Wilk Bryan, Karol Lori A, Johnston Charles E, Colby Scott, Haideri Nasreen
Texas Scottish Rite Hospital for Children, Dallas, TX 75219, USA.
Spine (Phila Pa 1976). 2006 Feb 1;31(3):309-14. doi: 10.1097/01.brs.0000197168.11815.ec.
Movement analysis of spinal motion.
To compare spinal motion among females with normal spines, those with idiopathic scoliosis who had not had spinal fusion, and those who had undergone fusion for idiopathic scoliosis.
Previous reports have documented loss of spinal motion following fusion for idiopathic scoliosis in adolescents and adults. To our knowledge, comparison to control groups both with and without scoliosis that have not had spinal fusions has not been performed to date.
A total of 91 females between the ages of 15 and 28 years underwent computerized movement analysis. There were 34 fused patients, 32 unfused patients, and 25 healthy controls. The fused patients were divided into 3 groups: (1) 21 patients who had thoracic fusions that extended distally to T11, T12, or L1; (2) 6 patients with thoracic fusions ending at L2; and (3) 7 patients with thoracolumbar or lumbar fusions extending to L3 or L4. Marker triads were placed at C7-T1, T12-L1, and on the pelvis. Forward bend, extension, and left and right lateral bend were measured and divided into thoracic and lumbar motion.

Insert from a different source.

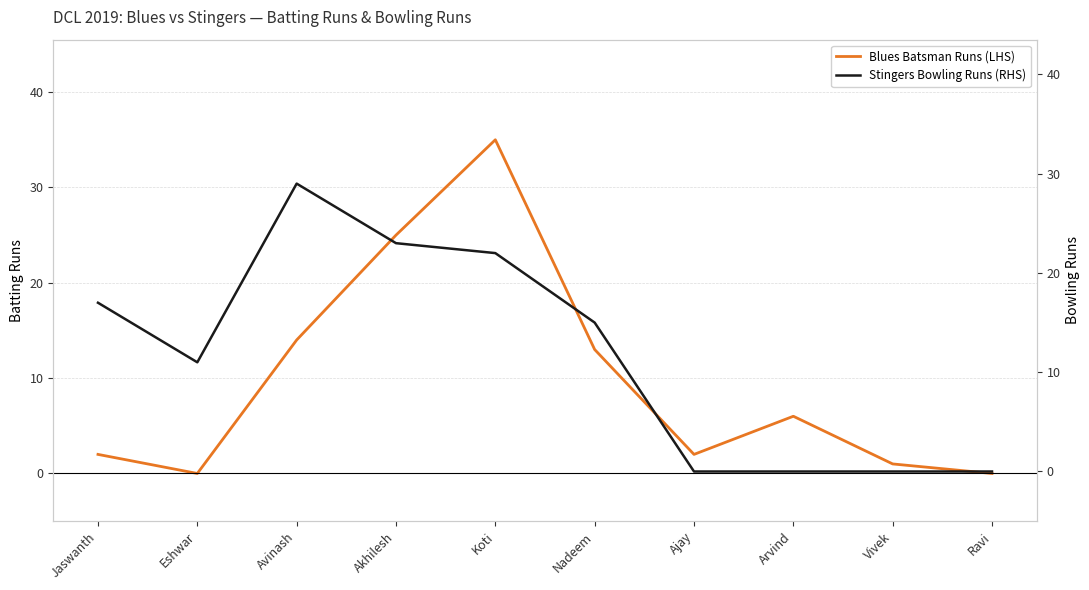

Is the value of Stingers Bowling Runs (RHS) at Nadeem greater than the value of Blues Batsman Runs (LHS) at Ravi?

Yes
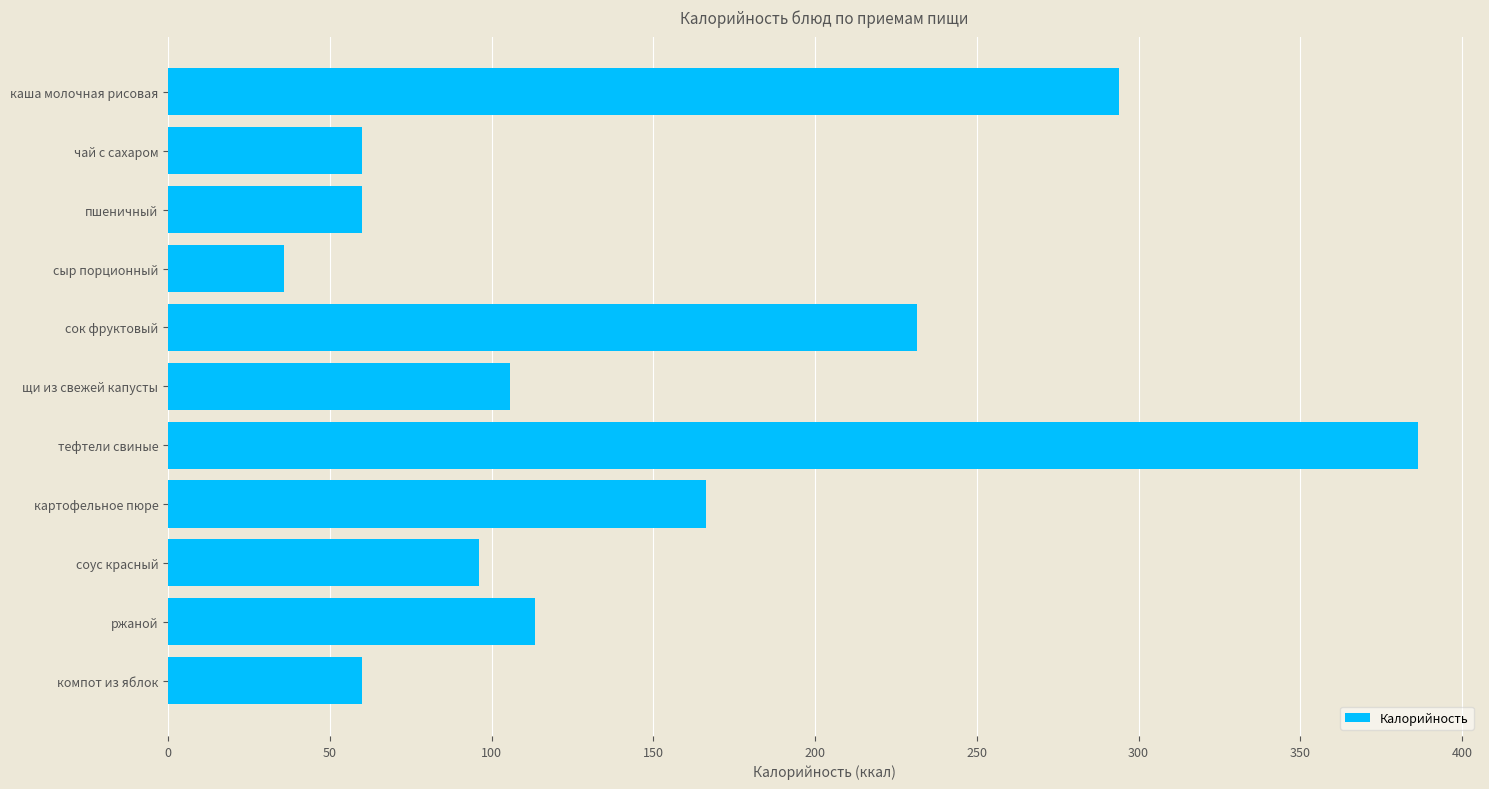

What is the smallest value displayed?

35.7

There was no difference in any motion between the control and unfused groups. There was overall 25% less total spinal motion in the surgical groups compared to the unfused group. Patients who had thoracic fusions had diminished thoracic motion, especially lateral bending, whereas those who had lumbar fusions had the least lumbar motion, particularly on forward bend and lateral bend maneuvers. There was no compensatory hypermobility of the unfused segments in the surgical group.
Diminished spinal motion can be measured in patients who have had spinal fusions. Although stiffness in the operated curves should be expected, compensatory hypermobility in the unfused segments does not occur, resulting in a net loss of flexibility compared to controls.
脊柱运动的分析。
比较脊柱正常的女性、未进行脊柱融合的特发性脊柱侧凸女性以及已接受特发性脊柱侧凸融合手术的女性之间的脊柱运动情况。
既往报告已记录青少年和成人特发性脊柱侧凸融合术后脊柱运动的丧失。据我们所知,迄今为止尚未对未进行脊柱融合的脊柱侧凸和非脊柱侧凸对照组进行比较。
共91名年龄在15至28岁之间的女性接受了计算机化运动分析。其中有34名融合手术患者、32名未融合患者和25名健康对照者。融合手术患者分为3组:(1)21名胸段融合延伸至T11、T12或L1的患者;(2)6名胸段融合止于L2的患者;(3)7名胸腰段或腰段融合延伸至L3或L4的患者。在C7 - T1、T12 - L1和骨盆处放置标记三联体。测量前屈、后伸以及左右侧屈,并分为胸段和腰段运动。
对照组和未融合组之间在任何运动方面均无差异。与未融合组相比,手术组的脊柱总运动总体减少了25%。胸段融合的患者胸段运动减少,尤其是侧屈,而腰段融合的患者腰段运动最少,尤其是在前屈和侧屈动作时。手术组未融合节段没有代偿性活动过度。
脊柱融合术后患者的脊柱运动可被测量。虽然手术节段僵硬是预期的,但未融合节段不会出现代偿性活动过度,与对照组相比导致灵活性净损失。